Page created on December 1, 2018. Last updated on May 12, 2019 at 12:33
Myocarditis, inflammation of the myocardium, can be divided into two groups: Those that are secondary to infections (non-immune/infectious type), and those that are secondary to immune reactions (immune-mediated type).
Myocarditis is by definition an acute inflammation, however despite this are actually lymphocytes the most important type of leukocyte in this disease. Histologically can focal lymphocyte accumulations be seen, along with focal cell necrosis.
The inflammation leads to myocyte injury and later myocardial fibrosis. Macroscopically will the myocardium become flabby and spotted. Mural thrombi can be present.
Immune-mediated myocarditis is often seen in:
- Rheumatic fever
- Side effect of certain drugs
Infectious myocarditis most commonly occurs due to viral infection by the Coxackie virus, however cytomegalovirus, HIV and influenza can also cause it. Less commonly can it be caused by bacteria, fungi, protozoa and helminths (parasites).

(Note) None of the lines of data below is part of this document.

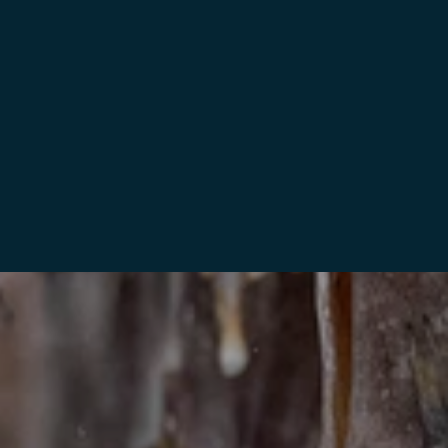
RORBUE APARTMENT LYSØYA 1H
Banhammaren, Henningsvær
4 gjester (2 soverom, 3 senger, 2 bad)
60
sqm
BESTILL NÅ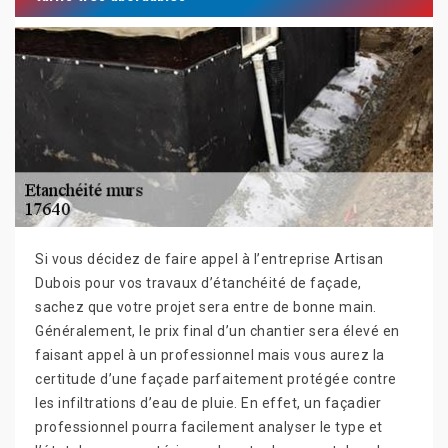
Si vous décidez de faire appel à l’entreprise Artisan
Dubois pour vos travaux d’étanchéité de façade,
sachez que votre projet sera entre de bonne main.
Généralement, le prix final d’un chantier sera élevé en
faisant appel à un professionnel mais vous aurez la
certitude d’une façade parfaitement protégée contre
les infiltrations d’eau de pluie. En effet, un façadier
professionnel pourra facilement analyser le type et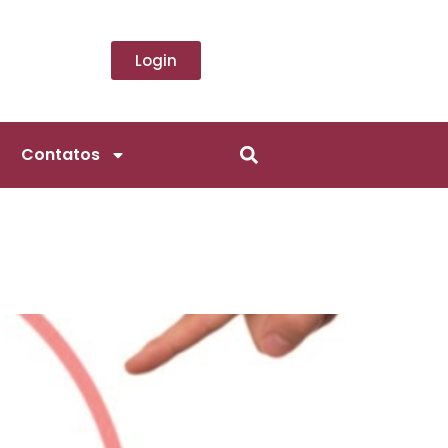
Login
Contatos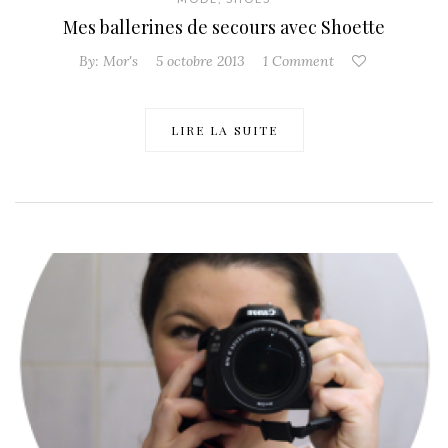
Mes ballerines de secours avec Shoette
By:
Mor's
5 octobre 2013
1 Comment
LIRE LA SUITE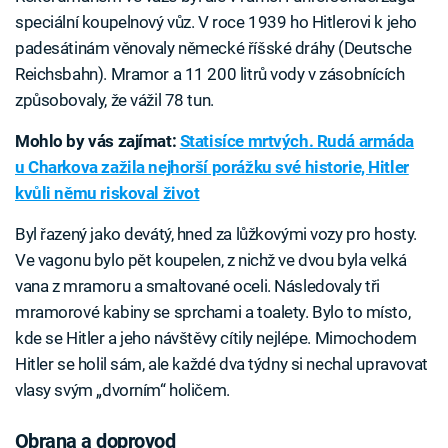
speciální koupelnový vůz. V roce 1939 ho Hitlerovi k jeho
padesátinám věnovaly německé říšské dráhy (Deutsche
Reichsbahn). Mramor a 11 200 litrů vody v zásobnících
způsobovaly, že vážil 78 tun.
Mohlo by vás zajímat:
Statisíce mrtvých. Rudá armáda
u Charkova zažila nejhorší porážku své historie, Hitler
kvůli němu riskoval život
Byl řazený jako devátý, hned za lůžkovými vozy pro hosty.
Ve vagonu bylo pět koupelen, z nichž ve dvou byla velká
vana z mramoru a smaltované oceli. Následovaly tři
mramorové kabiny se sprchami a toalety. Bylo to místo,
kde se Hitler a jeho návštěvy cítily nejlépe. Mimochodem
Hitler se holil sám, ale každé dva týdny si nechal upravovat
vlasy svým „dvorním“ holičem.
Obrana a doprovod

Pericarditis is one of the two pathologies of the pericardium (the other being pericardial effusion). Pericarditis is rarely primary, and when it is is it most commonly caused by viral infection. Secondary pericarditis is the most common, and is usually secondary to a thoracic and systemic disease.
Five types exist, based on what type of acute inflammation it includes. They are:
- Serous pericarditis occurs in SLE, rheumatoid arthritis, scleroderma and viral infection
- Fibrinous pericarditis is the most common type. It occurs in uraemia, SLE, rheumatic fever and acute myocardial infarction. The fibrinous exudate can either undergo resolution (be removed by macrophages) or undergo organization (become dense fibrinous scar tissue).
- Purulent pericarditis occurs in bacterial infection, often secondary to haematogenous spread from pneumonia or pleuritis.
- Haemorrhagic pericarditis occurs in neoplastic involvement of the pericardium, such as a tumor growing into the pericardium
- Caseous pericarditis occurs in fungal infections and tuberculosis.
The most important clinical consequence is the potential for the fibrinous or serous exudate to fill the pericardial space (pericardial effusion) and cause pericardial tamponade. Another important consequence is that the fibrinous, purulent or caseous exudate can become organized and turn into dense fibrinous scar tissue, a condition called chronic pericarditis. If the fibrosis is so extreme that the heart can’t expand normally during diastole is the condition called constrictive pericarditis.
Abnormal fluid accumulation in the pericardium is called pericardial effusion and is the second pathology of the pericardium. Aside from pericarditis can it be caused by:
- Serous effusions
- Congestive heart failure
- Serosanguineous (both blood and serous fluid)
- Chest trauma
- Ruptured myocardial infarct
- Aortic dissection
- Mediastinal lymphatic obstruction
The consequence is potentially pericardial tamponade, but it depends on both the amount of fluid and the how fast the effusion accumulated. The pericardial space usually contains 30 – 50 mL of serous fluid, but it can hold as much as 1000 mL if the effusion happens slowly enough to give the pericardium time to stretch. If the effusion develops rapidly is as little as 250 mL enough to cause fatal pericardial tamponade.